A scheme that makes computers and broadband connectivity more affordable for needy people with disabilities and students has been enhanced to benefit more people.
Minister for Communications and Information Yaacob Ibrahim yesterday announced two changes to eligibility criteria for the Infocomm Development Authority's (IDA) NEU PC Plus scheme, which offers beneficiaries new computers with three years of free broadband access, at a cost subsidised by up to 75 per cent.
From Sept 1, the monthly household income cap will be raised from $3,000 to $3,400. This is expected to benefit another 5,000 families over five years.
In addition, special education (Sped) students on the Ministry of Education's Sped Financial Assistance Scheme will automatically qualify for the subsidies.
Other criteria have also been tweaked to help more low-income families (see table).
For applicants who cannot afford to pay even after the discount, they currently can earn their computers by doing community service, such as sorting books at school libraries.
The monthly household income cap to qualify for this will also be raised from $2,300 to $2,500 from Sept 1.
Dr Yaacob was the guest of honour at Enable Empower Connect (E² Connect), an inaugural forum to raise awareness of the positive impact of technology on the daily lives of people with disabilities.
Speaking at the event at the Enabling Village in Lengkok Bahru, he said: "As policymakers, our role is to provide the infrastructure and policies to create a more inclusive environment.
"This means finding ways in which technology can help to improve our processes and services, making technology accessible to those who need it, and ensuring that persons with disabilities can afford devices that suit their needs."
Since NEU PC Plus was launched in 2006, more than 27,000 low-income families with students or people with disabilities have benefited.
One of them was Nanyang Polytechnic student Leonard Wong, 20. He received a Lenovo laptop in 2014, paying just around $330 for it.
Back then, with his mother being the sole breadwinner, he and his two brothers used to have to share a laptop, but it was an old model and not suitable for him in schoolwork.
"Without the subsidy and new laptop, I'd have to stay back in school to do my projects and use computers in school only when they are available," he said. "I'm glad the scheme has been expanded to help more people."
Yesterday, IDA also unveiled a new wheelchair-accessible bus that showcases assistive technology gadgets.
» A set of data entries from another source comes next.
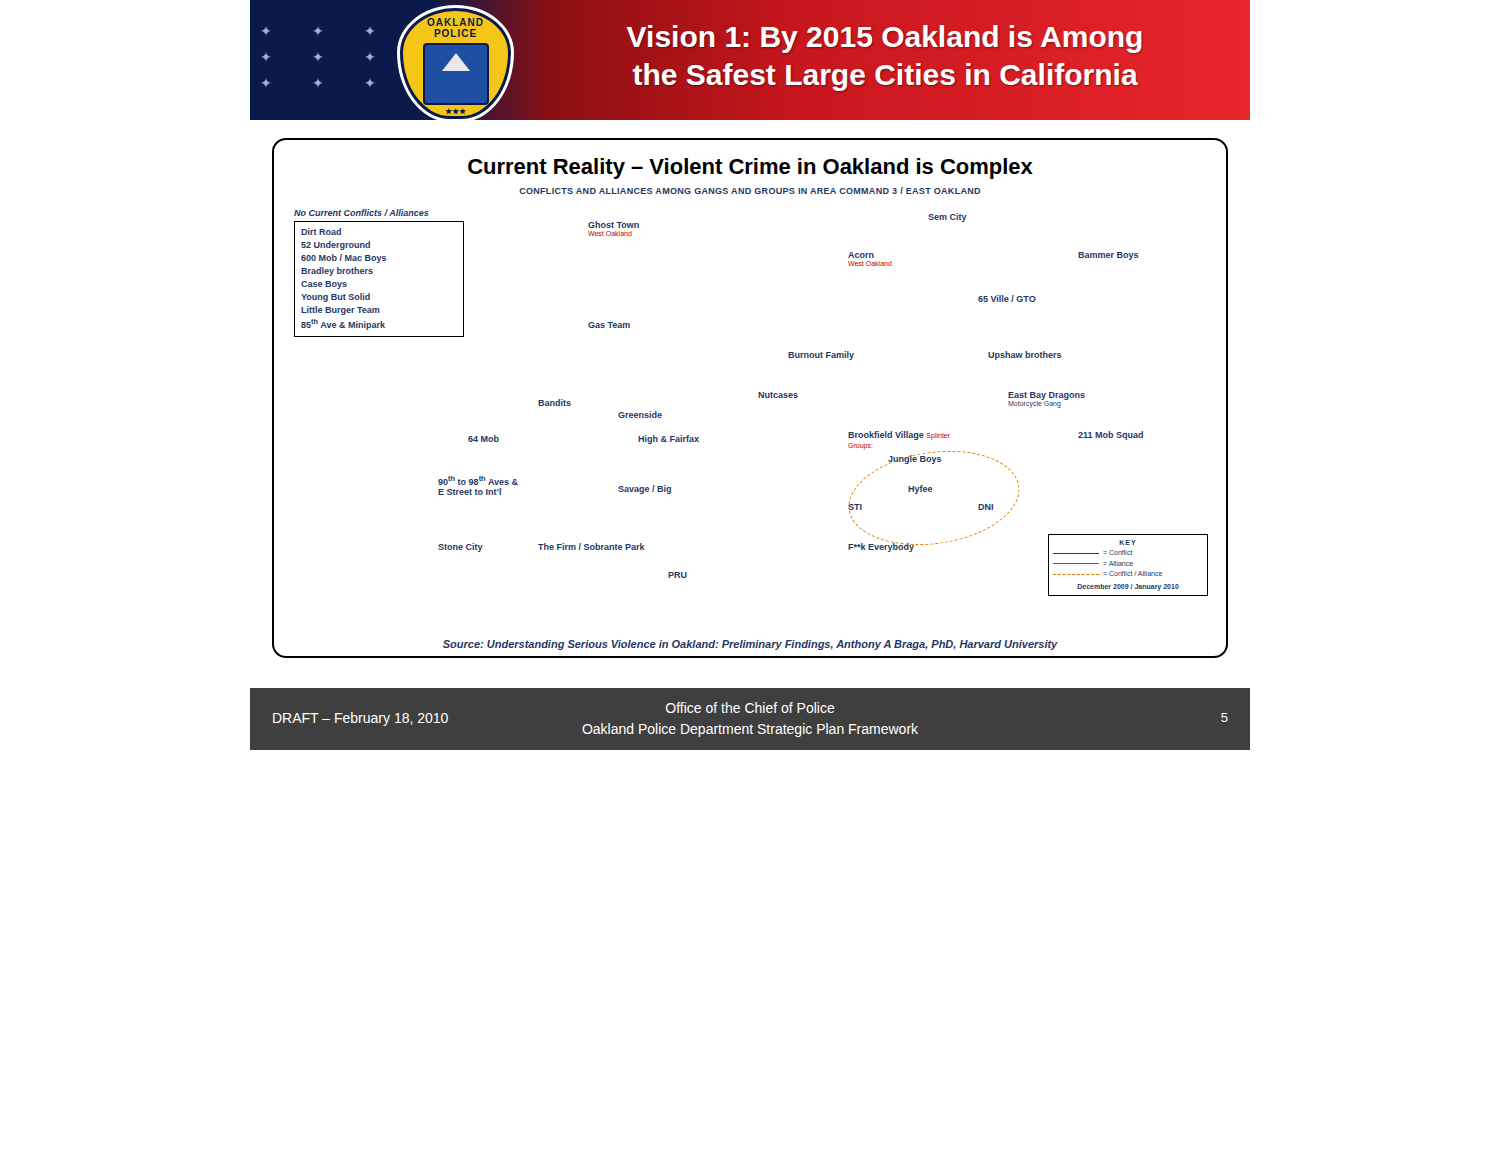✦ ✦ ✦
✦ ✦ ✦
✦ ✦ ✦
OAKLAND
POLICE
★★★
Vision 1: By 2015 Oakland is Among
the Safest Large Cities in California
Current Reality – Violent Crime in Oakland is Complex
CONFLICTS AND ALLIANCES AMONG GANGS AND GROUPS IN AREA COMMAND 3 / EAST OAKLAND
No Current Conflicts / Alliances
Dirt Road
52 Underground
600 Mob / Mac Boys
Bradley brothers
Case Boys
Young But Solid
Little Burger Team
85th Ave & Minipark
Ghost TownWest Oakland
Sem City
AcornWest Oakland
Bammer Boys
65 Ville / GTO
Gas Team
Burnout Family
Upshaw brothers
Bandits
Greenside
Nutcases
East Bay DragonsMotorcycle Gang
Brookfield Village Splinter
Groups:
Jungle Boys
211 Mob Squad
64 Mob
High & Fairfax
Hyfee
Savage / Big
STI
DNI
90th to 98th Aves &
E Street to Int’l
F**k Everybody
Stone City
The Firm / Sobrante Park
PRU
KEY
= Conflict
= Alliance
= Conflict / Alliance
December 2009 / January 2010
Source: Understanding Serious Violence in Oakland: Preliminary Findings, Anthony A Braga, PhD, Harvard University
DRAFT – February 18, 2010
Office of the Chief of Police
Oakland Police Department Strategic Plan Framework
5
It will offer workshops with a customised curriculum for different special needs, such as cerebral palsy and autism, and will travel to community centres, shopping malls and Sped schools.
IDA deputy chief executive Leong Keng Thai said: "A smart nation is about people, not technology alone. It's about using tech to make people's lives better, creating new opportunities and building stronger communities; it's for everyone."